因為 LMS 可能不好解,所以用 LLMS 找近似最佳解。

Solve the LLMS problem

\(\Theta\) 是 prior、\(X\) 是 observation。

我們的 estimator 是線性的,即 \(\hat \Theta = aX+b\)。所以要最小化的目標是 \(E\big[(\Theta-aX-b)^2 \big]\)。

假設 \(a\) 已知,我們可以將 \(\Theta-aX\) 視為一全新的 r.v. \(Y\);使 \(E\big[(Y-b)^2 \big]\) 最小化的 \(b\) 正是 \(E[Y]\) 。於是 \(b = E[\Theta - aX]\)。


\[\begin{align*} E\big[(\Theta-aX-E[\Theta-aX])^2 \big] &= var(\Theta-aX) \\ &= var(\Theta) + a^2var(X) - 2a\cdot cov(\Theta, X)。 \end{align*}\]

這是 \(a\) 的二次函數;因為 \(var(X)\) 恆正(設非零),所以對此微分可以得到最小值所在,也就是

\[a = {cov(\Theta, X)\over var(X)}。\]


\[\begin{align*} \hat \Theta_L &= aX+b \\ &= E[\Theta] + {cov(\Theta, X)\over var(X)}(X-E[X]) \\ &= E[\Theta] + \rho{\sigma_{\Theta}\over \sigma_X}(X-E[X])。 \end{align*}\]


相較於 LMS 的 \(\hat \Theta = E[\Theta\vert X]\),\(\hat \Theta_L\) 只和 means, variances, and covariance 有關,代表我們不需要知道全部有關 \(\Theta\) 和 \(X\) 的 distribution 資訊。這是很好的性質!

也就是說,對於兩組隨機變數 \(\Theta_1, X_1\) 和 \(\Theta_2, X_2\),只要兩兩對應的 mean, variance, and covariance 都相等,則 \(\hat \Theta_{L, 1} = \hat \Theta_{L, 2}\)!\(\Theta_1, X_1, \Theta_2, X_2\) 是什麼 distribution 不重要!

關於 performance,

\[E\big[(\hat\Theta_L - \Theta)^2 \big] = (1-\rho^2)var(\Theta)。\]
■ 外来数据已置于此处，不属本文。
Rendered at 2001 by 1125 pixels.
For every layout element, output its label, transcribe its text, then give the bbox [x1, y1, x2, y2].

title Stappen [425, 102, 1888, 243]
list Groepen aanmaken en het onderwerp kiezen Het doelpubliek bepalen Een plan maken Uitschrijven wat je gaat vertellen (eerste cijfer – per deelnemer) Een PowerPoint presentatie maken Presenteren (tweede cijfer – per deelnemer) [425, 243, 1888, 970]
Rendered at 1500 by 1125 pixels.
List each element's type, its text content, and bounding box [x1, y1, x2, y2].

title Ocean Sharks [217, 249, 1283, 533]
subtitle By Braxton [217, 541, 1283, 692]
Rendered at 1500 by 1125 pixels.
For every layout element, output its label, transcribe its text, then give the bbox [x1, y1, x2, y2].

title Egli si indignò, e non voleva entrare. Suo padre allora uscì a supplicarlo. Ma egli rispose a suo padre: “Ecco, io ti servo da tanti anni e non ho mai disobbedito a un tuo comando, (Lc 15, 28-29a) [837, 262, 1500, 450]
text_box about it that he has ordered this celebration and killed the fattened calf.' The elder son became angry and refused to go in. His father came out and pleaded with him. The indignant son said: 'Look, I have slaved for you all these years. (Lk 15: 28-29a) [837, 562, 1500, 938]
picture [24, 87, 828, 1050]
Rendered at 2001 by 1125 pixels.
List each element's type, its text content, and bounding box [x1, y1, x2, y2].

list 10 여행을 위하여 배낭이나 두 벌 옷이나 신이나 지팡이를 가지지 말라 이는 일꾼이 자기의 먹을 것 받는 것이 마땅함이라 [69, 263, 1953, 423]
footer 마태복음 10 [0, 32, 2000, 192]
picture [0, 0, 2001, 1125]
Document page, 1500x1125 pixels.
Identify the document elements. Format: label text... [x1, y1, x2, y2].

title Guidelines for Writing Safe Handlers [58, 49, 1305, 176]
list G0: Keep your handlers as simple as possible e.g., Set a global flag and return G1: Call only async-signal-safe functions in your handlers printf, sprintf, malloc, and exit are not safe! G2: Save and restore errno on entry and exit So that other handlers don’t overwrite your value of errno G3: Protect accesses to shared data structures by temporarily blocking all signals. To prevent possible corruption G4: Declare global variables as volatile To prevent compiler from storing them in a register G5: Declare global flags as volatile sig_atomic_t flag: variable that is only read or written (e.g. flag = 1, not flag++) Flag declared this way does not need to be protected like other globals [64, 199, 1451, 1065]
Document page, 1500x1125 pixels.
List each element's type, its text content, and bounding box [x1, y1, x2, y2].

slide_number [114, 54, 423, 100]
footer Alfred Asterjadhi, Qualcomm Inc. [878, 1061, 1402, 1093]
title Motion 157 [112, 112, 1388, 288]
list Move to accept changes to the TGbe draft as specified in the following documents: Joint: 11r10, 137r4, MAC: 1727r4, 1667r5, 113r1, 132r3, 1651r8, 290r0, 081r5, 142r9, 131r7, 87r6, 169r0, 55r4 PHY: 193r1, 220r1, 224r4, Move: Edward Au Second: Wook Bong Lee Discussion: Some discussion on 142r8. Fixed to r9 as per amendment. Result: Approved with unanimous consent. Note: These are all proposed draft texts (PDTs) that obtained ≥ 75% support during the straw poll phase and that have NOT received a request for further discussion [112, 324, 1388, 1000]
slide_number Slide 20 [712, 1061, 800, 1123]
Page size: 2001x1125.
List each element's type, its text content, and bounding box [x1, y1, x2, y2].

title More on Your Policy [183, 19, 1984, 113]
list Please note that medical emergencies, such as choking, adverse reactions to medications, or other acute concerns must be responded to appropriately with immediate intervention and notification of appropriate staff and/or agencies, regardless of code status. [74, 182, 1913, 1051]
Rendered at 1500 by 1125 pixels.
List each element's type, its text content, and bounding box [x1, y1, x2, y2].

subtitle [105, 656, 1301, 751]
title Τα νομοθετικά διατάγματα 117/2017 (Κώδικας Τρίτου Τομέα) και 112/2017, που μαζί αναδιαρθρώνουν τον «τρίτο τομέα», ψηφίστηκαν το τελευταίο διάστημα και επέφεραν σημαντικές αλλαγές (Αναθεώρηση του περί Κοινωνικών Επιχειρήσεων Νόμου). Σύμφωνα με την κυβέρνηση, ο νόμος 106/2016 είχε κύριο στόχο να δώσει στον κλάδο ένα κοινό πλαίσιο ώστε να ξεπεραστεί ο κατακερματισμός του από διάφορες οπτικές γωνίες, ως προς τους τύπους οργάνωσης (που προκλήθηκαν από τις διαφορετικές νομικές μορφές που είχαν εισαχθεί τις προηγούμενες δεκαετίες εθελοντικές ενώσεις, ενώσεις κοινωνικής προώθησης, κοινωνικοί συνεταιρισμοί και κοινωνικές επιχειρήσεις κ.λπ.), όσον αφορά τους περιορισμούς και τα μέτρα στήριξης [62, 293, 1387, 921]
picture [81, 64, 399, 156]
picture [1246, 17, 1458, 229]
可以先假設 \(E[\Theta]=E[X]=0\),再將等式左邊依定義展開,即可得到等式右邊。由此可見,\(\rho\) 在 LLMS 中扮演重要的角色:不僅影響 estimator,也牽動著誤差。



Different Data Represnetations

In LMS, \(E[\Theta\vert X]\) is the same as \(E[\Theta\vert X^3]\).

I suspect that once \(g(X)\) is one-to-one and onto, \(E[\Theta\vert X] = E[\Theta\vert g(X)]\), but it is not proved yet.

However, in LLMS, estimator \(\hat \Theta=aX+b\) is different from estimator \(\hat \Theta=aX^3+b\). Which is the better one? That depends on the problem we are solving.

Moreover, we can even consider \(\hat \Theta=a_1X+a_2X^2+a_3X^3+b\). Although the functions of \(X\) appeared are not necessarily linear, the coefficients are linear, and that’s pretty enough. After all, when dealing with LLMS, we solve a system of linear equations of the coefficients, not \(X\)s. To generalize, we can apply the methodology of LLMS for estimators of the form:

\[\hat \Theta_L = b + \sum_{i=1}^na_ig_i(X),\]

where \(g_i(X)\) can be any well-defined function.

越複雜的 estimator 越難計算,但或許效果比較好,視問題而定。